In Texas - A 51-year-old man named as part of a 2005 organized Meth ring pleaded guilty in exchange for a sentence of five-years probation.  He was charged with possessing chemicals with the intent to manufacture and engaging in organized criminal activity.  He could have received sentences of up to 20-years for possession and life imprisonment for the organized crime charge.  He is the next to last suspect of the nearly three dozen charged in the Meth operation.
 
In Tennessee – Police busted a Meth lab in a restaurant’s parking lot.  An officer pulled over a car for erratic driving.
  There were four people inside the car, one suspect tried to run away, but was caught after a short foot chase.  Police then discovered a partial Meth lab in the car.  They believe the suspects had just left a drugstore where they may have been trying to pick up pseudoephedrine.  All four suspects were decontaminated, and then arrested. 

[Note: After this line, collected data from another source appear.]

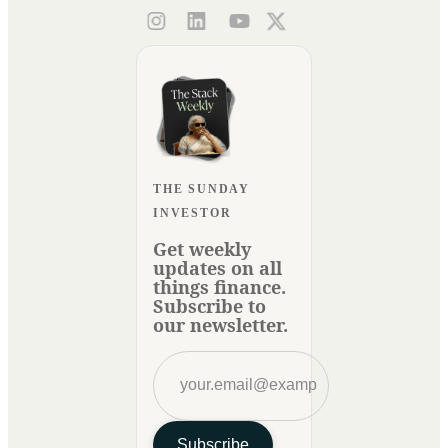
THE SUNDAY
INVESTOR
Get weekly
updates on all
things finance.
Subscribe to
our newsletter.
Subscribe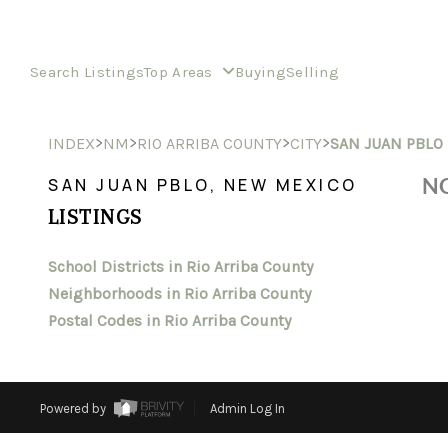
Search Listings
Top Areas
Buying
Selling
>
>
>
>
INDEX
NM
RIO ARRIBA COUNTY
CITY
SAN JUAN PBLO
NO
SAN JUAN PBLO, NEW MEXICO
LISTINGS
School Districts in Rio Arriba County
Neighborhoods in Rio Arriba County
Postal Codes in Rio Arriba County
Powered by
Admin Log In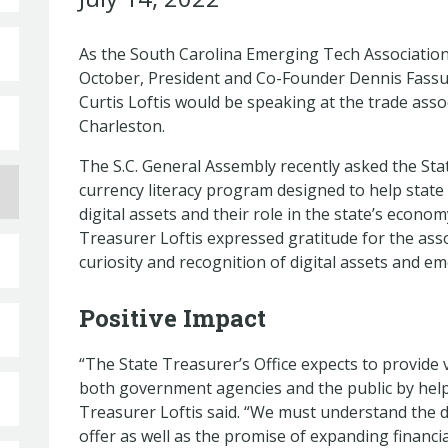
As the South Carolina Emerging Tech Association
October, President and Co-Founder Dennis Fassu
Curtis Loftis would be speaking at the trade associ
Charleston.
The S.C. General Assembly recently asked the Stat
currency literacy program designed to help state
digital assets and their role in the state’s econom
Treasurer Loftis expressed gratitude for the asso
curiosity and recognition of digital assets and e
Positive Impact
“The State Treasurer’s Office expects to provide
both government agencies and the public by help
Treasurer Loftis said. “We must understand the 
offer as well as the promise of expanding financi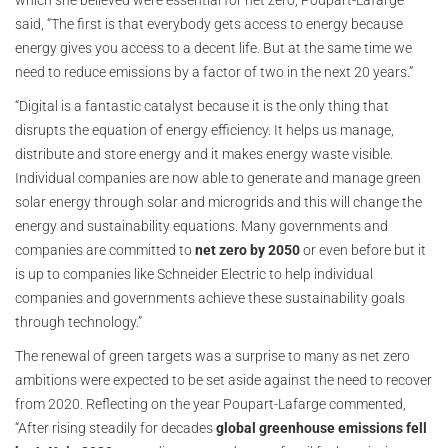
which she believed were essential for net zero, Poupart-Lafarge
said, “The first is that everybody gets access to energy because
energy gives you access to a decent life. But at the same time we
need to reduce emissions by a factor of two in the next 20 years.”
“Digital is a fantastic catalyst because it is the only thing that
disrupts the equation of energy efficiency. It helps us manage,
distribute and store energy and it makes energy waste visible.
Individual companies are now able to generate and manage green
solar energy through solar and microgrids and this will change the
energy and sustainability equations. Many governments and
companies are committed to
net zero by 2050
or even before but it
is up to companies like Schneider Electric to help individual
companies and governments achieve these sustainability goals
through technology.”
The renewal of green targets was a surprise to many as net zero
ambitions were expected to be set aside against the need to recover
from 2020. Reflecting on the year Poupart-Lafarge commented,
“After rising steadily for decades
global greenhouse emissions fell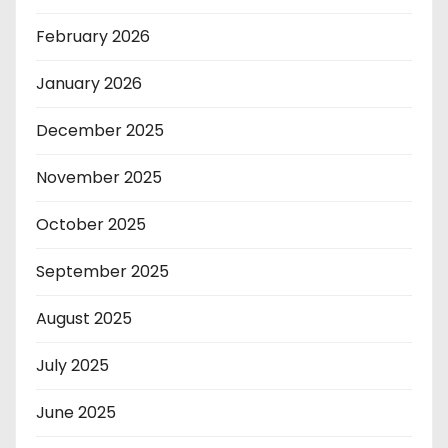
February 2026
January 2026
December 2025
November 2025
October 2025
September 2025
August 2025
July 2025
June 2025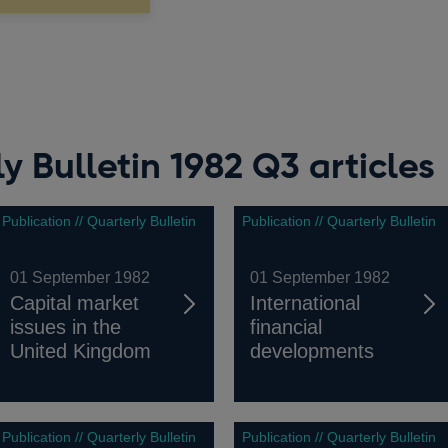
y Bulletin 1982 Q3 articles
Publication // Quarterly Bulletin
Publication // Quarterly Bulletin
01 September 1982
01 September 1982
Capital market
International
issues in the
financial
United Kingdom
developments
Publication // Quarterly Bulletin
Publication // Quarterly Bulletin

In Indiana – A suspect in an attempted anhydrous ammonia theft tipped officers off to a Meth manufacturing operation run out of a home.  Police set up surveillance on the property, where they saw a woman with a small child in her arms answer the door.  Believing the baby was in a house where Meth production was going on, they got a search warrant and entered the home.  Officers discovered evidence that the 26-year-old man who lived in the home ground ephedrine pills and extracted lithium strips from batteries to make Meth, had gathered the other necessary materials to manufacture Meth, and had at least three grams of Meth and more than 10-grams of ephedrine.  He is charged with a range of Meth-related felonies.  The woman officers saw at the home, 21-years old, is charged with neglect of a dependent and possession of marijuana, visiting a common nuisance and taking a child to a common nuisance.  Her five-month-old daughter was placed with a family member.

In Ohio - Police arrested a 37-year-old man who allegedly was threatening people with a handgun near a hotel where he was staying.  Officers who searched his hotel room discovered a Meth lab.  The man was arrested in the hotel parking lot and officers found the gun in a bathroom in the hotel’s lobby. He had been staying at the hotel for about a week. A woman staying with the suspect was not charged.

In Wisconsin - A 48-year-old man changed his plea to not guilty by reason of insanity in a case charging him with Meth manufacturing. His attorney asked the court to remove him from jail and place him in a psychiatric hospital where his withdrawal symptoms from Meth could be treated.  A psychiatrist who examined the defendant concluded that he suffered from withdrawal symptoms from chronic Meth use that could continue indefinitely.  The charges against the man alleges he manufactured Meth in a home he was staying in earlier this year while out on bond for another case charging him with similar crimes from 2006.  He faces 12 total charges related to Meth manufacturing in two cases in addition to drug charges in a different county. If convicted of all the charges against him in all three cases, he faces a maximum of 219 years in prison and $370,000 in fines.